Doubts About US Ether ETF Demand Herald Test for Second-Largest Token

Debut US exchange-traded funds for the Ether cryptocurrency may generate much less demand than spot-Bitcoin products, according to analysts, muddying the outlook for the second-largest token.

BlackRock Inc. and Fidelity Investments are among the issuers seeking to list Ether funds pending final Securities and Exchange Commission approvals. JPMorgan Chase & Co. strategists expect far smaller Ether ETF net inflows versus the $15.3 billion that has poured into Bitcoin vehicles this year.

The five-month-old Bitcoin ETFs benefited from a controversial narrative that pitches the market-leading token as digital gold, a spin that Ether lacks. The Ether funds also won’t offer so-called staking rewards for blockchain maintenance, a return that can be harnessed by owing the token directly.

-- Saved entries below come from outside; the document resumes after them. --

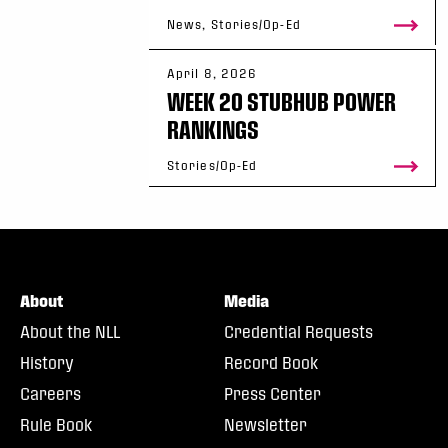
News, Stories/Op-Ed
April 8, 2026
WEEK 20 STUBHUB POWER
RANKINGS
Stories/Op-Ed
About
Media
About the NLL
Credential Requests
History
Record Book
Careers
Press Center
Rule Book
Newsletter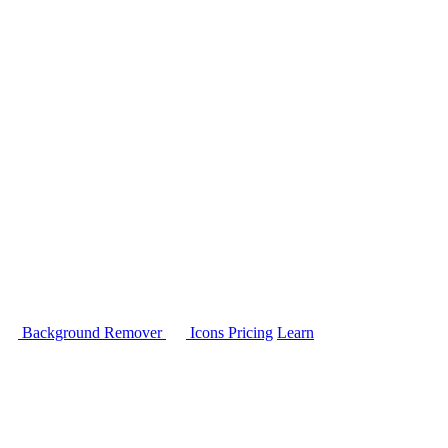
Background Remover
Icons
Pricing
Learn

“Ether doesn’t have the profile of Bitcoin,” said BTC Markets Pty Chief Executive Officer Caroline Bowler, adding that Bitcoin’s market value of $1.4 trillion is three times larger than Ether’s. “It won’t have the same impact.”

Surprise Pivot

The SEC last month surprisingly pivoted toward approval of spot-Ether ETFs after grudgingly allowing Bitcoin funds in the wake of a court reversal in 2023. The shift boosted Ether’s price but over the past year the token’s 109% advance still lags a 169% surge in Bitcoin that included a record high in March.